More coming up because of unemployment payments and business loans.
As the personal finance website The Balance points out “It’s unlikely America will ever pay off its national debt. It doesn’t need to while creditors remain confident they will be repaid. Most creditors don’t worry until the sovereign debt is more than 77% of GDP, according to the World Bank.”
So my ex-colleague posits that at some point our money system really faces collapse because payoff on the debt becomes impossible.
He’s into crypto-currencies like Bitcoin, which I consider to be an impossible option in the real word, but it does raise some questions about our personal indebtedness and creditors who may become not confident that they will be repaid.
About 190 million of us have at least one credit card carrying an average of $8,800 in debt. So as individuals, not as a government, we’re about $1.7 or $1.8 trillion in debt we hope we can slowly repay with interest.
I was reading an ad for a local financial consulting firm that promises you can be taught how to generate income that will free you from your debt and even from the necessity of continuing to work. I was thinking “yes, that might be possible if I started a for-a-fee financial consulting firm.”
Debt seems to be an American birthright. Especially now in a low interest environment. But NerdWallet warns that if your debt exceeds 40 percent of your after-tax income, you’re headed for big trouble.
Washington Post columnist Michelle Singletary says “When deciding to buy on credit, repeat to yourself, ‘Is this a need or a want?’ It’s a question that will give pause before a purchase and slow down spending.
“And when you’re thinking about getting a loan, live by the mantra, ‘Cash is better than credit.’”
Let’s talk that bad word default.
The Consumer Federation of America released a study reporting that $137 billion in federal student loans is in default, up 14 percent from 2015.

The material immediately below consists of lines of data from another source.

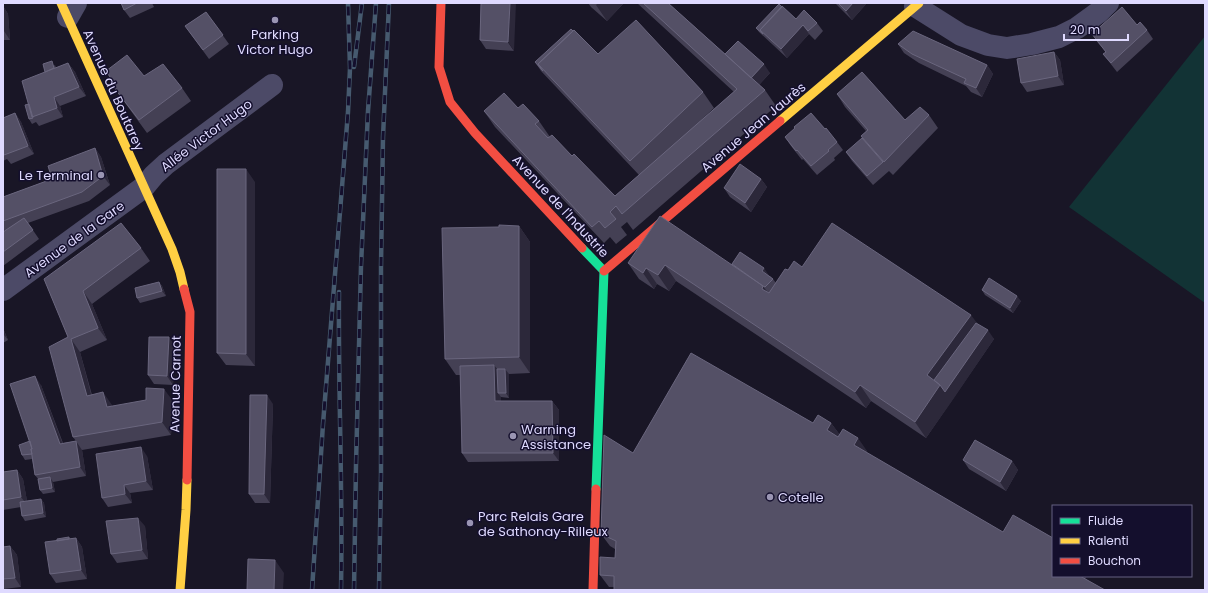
<svg xmlns="http://www.w3.org/2000/svg" width="1208" height="593" viewBox="0 0 1208 593" font-family="Poppins,sans-serif">
<style>
.grass{fill:#123335}
.lines{fill:none;stroke-linecap:round;stroke-linejoin:round}
.street{stroke:#4c4a67;stroke-width:22}
.fast{stroke:#16e098;stroke-width:9}
.slow{stroke:#ffcf43;stroke-width:9}
.jam{stroke:#f24e42;stroke-width:9}
.rail-casing{stroke:#465a6f;stroke-width:4.5}
.rail{stroke:#140f2d;stroke-width:3;stroke-dasharray:9;stroke-linecap:butt}
.wall{fill:#444054}
.shaded-wall{fill:#2c283a}
.building{fill:#545066;stroke:#6a667e}
.poi-dot{fill:#9a95b3;stroke:#140f2d;stroke-width:1.5}
.labels{text-anchor:middle;stroke-width:3;stroke-linejoin:round;paint-order:stroke}
.poi-label{font-size:13px;fill:#dfdaff;stroke:#140f2d;text-anchor:start}
.street-label{font-size:13px;fill:#dfdaff;stroke:#140f2d}
</style>
<rect width="100%" height="100%" fill="#191626"/>
<path class="grass" d="M1205,36V303L1069,207Z"/>
<g class="lines">
<path class="street" d="M915,6L961,35L988,45L1007,48L1032,44L1059,37L1077,28L1099,12L1108,3
M68,17L76,3
M3,290L144,187L154,175L166,164L272,85"/>
<path class="fast" d="M582,248L604,271L596,489"/>
<path class="slow" d="M61,3L172,249L180,272L184,289
M780,121L919,3
M180,590L186,510L187,480"/>
<path class="jam" d="M441,3L439,67L450,102L475,133L582,248
M604,271L780,121
M184,289L190,312L187,480
M593,590L596,489"/>
<g class="rail-casing">
<path id="rail" d="M354,67L362,3
M339,292C338,391 343,491 341,590
M312,590L323,424L348,112L350,68L348,3
M354,590L356,465L361,266L368,111L376,3
M379,590L381,474V266L383,137L389,3"/>
</g>
<use href="#rail" class="rail"/>
</g>
<path class="wall" d="M121,3H152L154,7L130,18L124,10Z
M481,3L514,51L486,49L480,40Z
M588,3H624L607,21L591,7Z
M637,3H668L725,54L770,73L759,85L765,90L776,106L633,230L627,222L621,227L627,235L616,244L610,237L604,243L495,127L484,111L518,108L539,121L550,137L572,156L615,196L639,175L541,71L535,62L598,54L703,92L714,108L700,121L734,92Z
M835,3H867L852,20Z
M3,6L8,14L10,40H3Z
M206,12L229,44L209,59L185,26Z
M796,19L817,23L823,31L815,40L809,34L787,58L759,32L756,28Z
M1137,25L1147,30L1153,39L1117,72L1103,54L1106,52L1098,43L1092,34Z
M898,44L987,65L993,74L982,97L971,92L966,86L919,63L904,53Z
M1054,52L1060,60L1064,85L1027,92L1021,83Z
M68,63L75,72L86,96L60,106L63,117L39,126L36,122L32,124L29,119V104L45,72L55,65L56,68Z
M106,71L144,76L182,88L191,101L147,133L112,85L114,83Z
M837,94L905,120L929,115L938,128L893,175L889,171L873,185L852,161L846,152L865,141L861,136L866,131L845,107Z
M15,113L21,122L34,154L11,164L7,159L3,161V118Z
M825,129L837,142L843,150L834,158L835,160L817,175L803,159L802,160L791,146L785,137Z
M95,148L101,157L110,185L89,201L28,223L39,239L3,266V197L52,179Z
M761,179L767,187L751,212L730,197L724,188Z
M255,182V366L226,365L217,353Z
M519,226L530,242V373L509,374V398L501,397V401H552L559,410V461L468,462L462,453L460,375H456L445,359L499,227Z
M141,248L150,261L92,304L107,340L80,352L92,395L112,406L173,401L171,435L82,450L86,476L53,482L55,492L43,494L40,490L38,479L35,475L32,459L25,460L22,455L30,441L41,385L63,443L76,441L73,437L68,337L44,279Z
M628,263L732,264L770,276L773,279L776,283L788,270L802,267L976,323L994,339L926,438L871,401L866,408L676,281L669,291L657,284L654,289L639,279Z
M159,282L162,286L166,296L140,303L137,298Z
M982,290L1021,301L1013,313L985,295Z
M3,328L8,340L3,343Z
M175,346L173,385L154,384L148,375Z
M273,404L270,503H255L249,494Z
M813,423H831L840,435L867,451L866,452L1053,576H1087L1085,579L609,587L600,575L615,558V549L610,546L601,534L633,453Z
M147,456L153,490L130,493L132,503L108,507L102,498Z
M963,460L1012,461L1018,470L1006,491L969,469Z
M17,470L23,479L27,501L41,499L44,503L46,517L25,521L22,516L21,507L3,510V472Z
M145,526L148,559L117,563L111,554Z
M69,537L70,539L76,538L82,547L87,579L56,583L50,574L57,541Z
M10,546L17,555L21,587L3,589V547Z"/>
<path class="shaded-wall" d="M510,3H516L514,51L508,42Z
M598,3H624L607,21L596,5Z
M853,3H867L852,20L846,11Z
M3,6L8,14L10,40L4,31Z
M803,25L809,34L787,58L781,49Z
M1054,52L1060,60L1064,85L1058,76Z
M68,63L75,72L86,96L79,87Z
M764,64L770,73L756,88L750,80Z
M987,65L993,74L982,97L976,88Z
M54,97L60,106L63,117L57,108Z
M15,113L21,122L34,154L28,146Z
M95,148L101,157L110,185L103,176Z
M246,169L255,182V366L246,354Z
M761,179L767,187L751,212L745,203Z
M519,226L530,242V373L519,357Z
M3,228L9,236L3,232Z
M665,265L676,281L669,291L658,275Z
M646,268L657,284L654,289L643,273Z
M764,268L770,277L762,271Z
M159,282L162,286L166,296L162,291Z
M763,286L775,302L762,289Z
M83,291L92,304L107,340L98,328Z
M1017,296L1021,301L1013,313L1010,308Z
M971,315L983,331L942,387L952,401L926,438L915,422L927,375Z
M3,328L8,340L4,335L3,331Z
M988,330L994,339L952,401L945,392Z
M169,337L175,346L173,385L167,376Z
M71,339L80,352L95,409L87,396Z
M494,365L501,374L498,393L501,397V410L495,401Z
M505,369L509,374V398L506,393Z
M35,376L41,385L66,453L60,444Z
M860,385L871,401L866,408L855,392Z
M164,389L173,401L171,435L162,422Z
M103,392L112,405L116,419L107,407Z
M267,395L273,404L270,503L264,494Z
M552,401L559,410V461L553,453Z
M831,423L840,435L836,443L827,430Z
M858,438L867,451L863,458L854,445Z
M76,441L82,450L86,476L80,467Z
M141,447L147,456L153,490L146,481Z
M1012,461L1018,470L1006,491L1000,482Z
M17,470L23,479L28,506L21,497Z
M50,477L53,482L55,492L52,488Z
M124,485L130,493L132,503L125,494Z
M41,499L44,503L46,517L43,513Z
M138,518L145,526L148,559L142,550Z
M76,538L82,547L87,579L81,570Z
M10,546L17,555L21,587L15,578Z
M275,560L284,573L283,590H274Z
M1076,576H1087L1082,584Z"/>
<path class="building" d="M121,3H137L124,10Z
M481,3H510L508,42L480,40Z
M643,3H668L765,90L622,214L616,206L610,212L616,219L605,228L599,221L592,227L484,111L504,93L518,108L523,104L539,121L535,124L548,138L552,135L572,156L574,154L615,196L737,89Z
M838,3H853L846,11Z
M779,4L782,7L760,30L763,34L756,28Z
M782,6L796,19L804,10L817,23L808,31L803,25L781,49L760,30Z
M1122,7L1137,25L1140,22L1147,30L1111,63L1103,54L1106,52L1092,34Z
M206,12L223,35L203,50L185,26Z
M636,20L703,92L630,161L538,64L574,30L598,54Z
M571,29L573,31L538,64L543,71L535,62Z
M913,31L987,65L976,88L964,83L966,79L912,54L898,44Z
M738,41L764,64L751,78L725,54Z
M1054,52L1058,76L1021,83L1017,59Z
M127,55L144,76L163,64L182,88L139,120L112,85L114,83L106,71Z
M52,61L54,68L45,72L43,64Z
M68,63L79,87L54,97L57,108L32,117L22,81Z
M862,72L905,120L920,107L929,115L884,162L861,136L868,130L837,94Z
M29,104L33,118L29,119L25,105Z
M15,113L28,146L4,155L3,151V118Z
M811,113L825,129L826,128L837,142L828,150L829,151L811,166L797,150L796,151L785,137L795,128L794,127Z
M862,138L883,162L867,176L846,152Z
M95,148L103,176L82,192L3,221V197L52,179L48,166Z
M740,164L761,179L745,203L724,188Z
M217,169H246V354L217,353Z
M660,216L763,286L762,289L769,293L785,269L788,270L794,261L802,267L832,223L971,315L927,375L940,385L915,422L860,385L855,392L665,265L658,275L646,268L643,273L628,263Z
M24,218L33,230L3,252V232Z
M121,223L141,248L83,291L98,328L71,339L87,396L103,392L107,407L146,400V388L164,389L162,422L73,437L49,347L68,337L44,279Z
M499,225L519,226V357L445,359L442,228L499,227Z
M740,252L764,268L762,271L773,279L765,287L763,286L732,264Z
M989,278L1017,296L1010,308L982,290Z
M159,282L162,291L137,298L135,288Z
M976,323L988,330L945,392L940,385L934,380Z
M149,337H169L167,376L148,375Z
M691,353L813,423L818,415L831,423L827,430L838,437L843,429L858,438L854,445L1003,532L1013,515L1053,538V576H1080L1105,590H614V576L600,575V557L615,558L616,541L601,534L604,435L633,453Z
M494,365L495,401H552L553,453H462L460,366Z
M497,369H505L506,393H498Z
M35,376L60,444L76,441L80,467L35,475L31,449H32L10,384Z
M250,395H267L264,494H249Z
M975,440L1012,461L1000,482L963,460Z
M30,441L32,449H31L32,454L22,455L19,445Z
M141,447L146,481L124,485L125,494L102,498L96,454Z
M17,470L21,497L3,500V472Z
M50,477L52,488L40,490L38,479Z
M41,499L43,513L22,516L20,502Z
M138,518L142,550L111,554L106,521Z
M69,537V539L57,541V539Z
M76,538L81,570L50,574L45,542Z
M10,546L15,578L3,579V547Z
M248,559L275,560L274,590H247Z"/>
<g class="poi-dot">
<circle cx="275" cy="20" r="4"/>
<circle cx="101" cy="175" r="4"/>
<circle cx="513" cy="436" r="4"/>
<circle cx="770" cy="497" r="4"/>
<circle cx="470" cy="523" r="4"/>
</g>
<g class="labels">
<g class="poi-label">
<text x="275" y="39" text-anchor="middle">Parking<tspan x="275" dy="15">Victor Hugo</tspan></text>
<text x="93" y="180" text-anchor="end">Le Terminal</text>
<text x="521" y="434">Warning<tspan x="521" dy="15">Assistance</tspan></text>
<text x="778" y="502">Cotelle</text>
<text x="478" y="521">Parc Relais Gare<tspan x="478" dy="15">de Sathonay-Rilleux</tspan></text>
</g>
<g class="street-label">
<text transform="translate(114 90) rotate(66)" y="5">Avenue du Boutarey</text>
<text transform="translate(753 127) rotate(-40)" y="5">Avenue Jean Jaurès</text>
<text transform="translate(206 135) rotate(-37)" y="5">Allée Victor Hugo</text>
<text transform="translate(561 206) rotate(47)" y="5">Avenue de l'Industrie</text>
<text transform="translate(74 239) rotate(-36)" y="5">Avenue de la Gare</text>
<text transform="translate(175 384) rotate(-89)" y="5">Avenue Carnot</text>
</g>
</g>
<rect width="1208" height="593" fill="none" stroke="#dfdaff" stroke-width="8"/>
<rect x="1052" y="505" width="140" height="72" fill="#140f2d" stroke="#656081"/>
<rect x="1060" y="518" width="20" height="6" fill="#16e098" stroke="#656081"/>
<text x="1088" y="525" font-size="12" fill="#dfdaff">Fluide</text>
<rect x="1060" y="538" width="20" height="6" fill="#ffcf43" stroke="#656081"/>
<text x="1088" y="545" font-size="12" fill="#dfdaff">Ralenti</text>
<rect x="1060" y="558" width="20" height="6" fill="#f24e42" stroke="#656081"/>
<text x="1088" y="565" font-size="12" fill="#dfdaff">Bouchon</text>
<path d="M1064 34v6h64v-6" fill="none" stroke="#dfdaff" stroke-width="2"/>
<text x="1070" y="34" font-size="12" fill="#dfdaff" stroke="#140f2d" stroke-width="3" paint-order="stroke">20 m</text>
</svg>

If the U.S. were similarly to default, it would essentially stop paying the money it owes Treasury bond holders. The likelihood is that markets around the world would plunge and global interest rates would rise. Taxes would have to be jacked up at a time of a huge recession. Goldman Sachs estimates that $175 billion would immediately be withdrawn from the US economy.
Think of today’s debt situation this way:
If the total U.S. debt were a stack of $1,000 bills, it would be more than 1400 miles high. In just $1 bills, it would extend past the moon.